Update: Acknowledged, will resolve. The Brushfam team expressed that they will resolve the issue:
_ We will think about appropriate way to resolve, especially whether it is really needed, since some imports are generated by macros and it is hard to keep track on all of them. Also, it could be hard to read the code with lots of imports._
Throughout the codebase, there are variable bindings that seem unnecessary. Instead of creating new variables, the original variables can be used directly. For example:
ink_module
variable within the implementation
macro can be directly used, eliminating the need for the additional binding input
.contract.rs
, the _attrs
and ink_module
parameters are moved to attrs
and input
, respectively.result
variable at the end of the accessors
method is an unnecessary binding. Consider using the quote!
macro directly.Consider removing any redundant bindings within the codebase to improve its overall clarity.

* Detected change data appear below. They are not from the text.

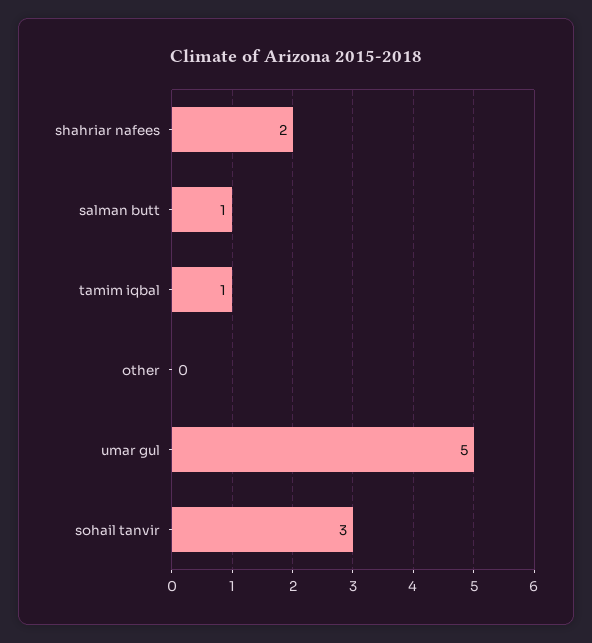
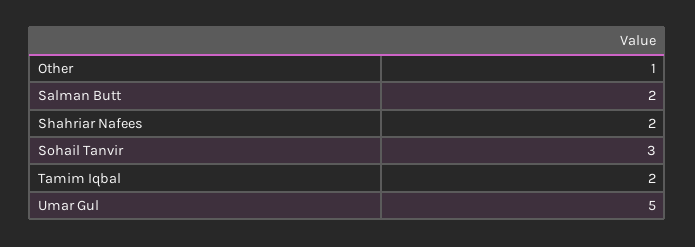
salman butt: 1 -> 2
tamim iqbal: 1 -> 2
other: 0 -> 1

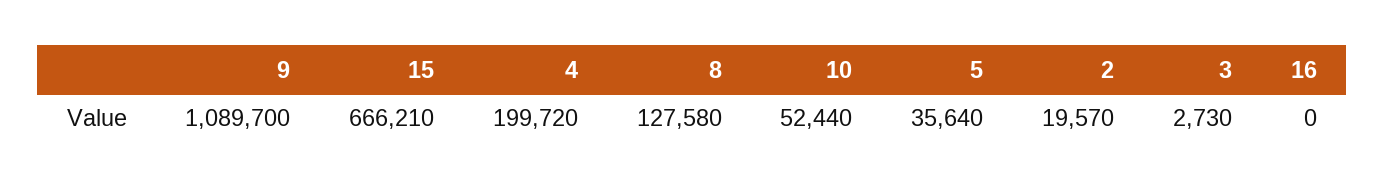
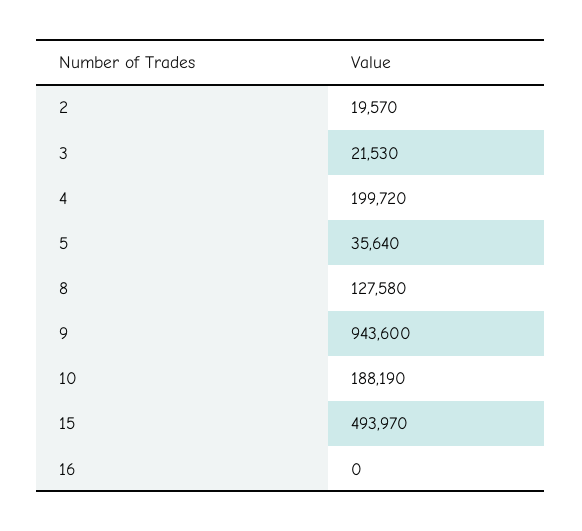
9: 1089700 -> 943600
15: 666210 -> 493970
10: 52440 -> 188190
3: 2730 -> 21530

Update: Resolved in pull request #153 at commit f73a53e.
In the generate
function of implementation.rs
, the panic in the code block that extracts the attributes to a Vec<String>
says "Expected names of OpenBrush traits to implement in the contract!", while in reality, the only thing that is being validated is that the attribute argument is a single path or a MetaList
struct instance (or more precisely, something that matches NestedMeta::Path
). Consider modifying the error message to more accurately describe the cause of panic.
Update: Resolved in pull request #158 at commit 64b5647.
The OpenZeppelin team has thoroughly reviewed the Openbrush contracts library. We present the implemented functionality and introduce macros. We also provide suggestions regarding design choices, tooling, upgradeability, and macro improvements.
During our review, we found three high-severity issues, as well as several lower-severity issues. We have provided recommendations to resolve and mitigate these issues, as well as general improvements to the codebase to improve maturity and documentation with the goal of enhancing developer experience.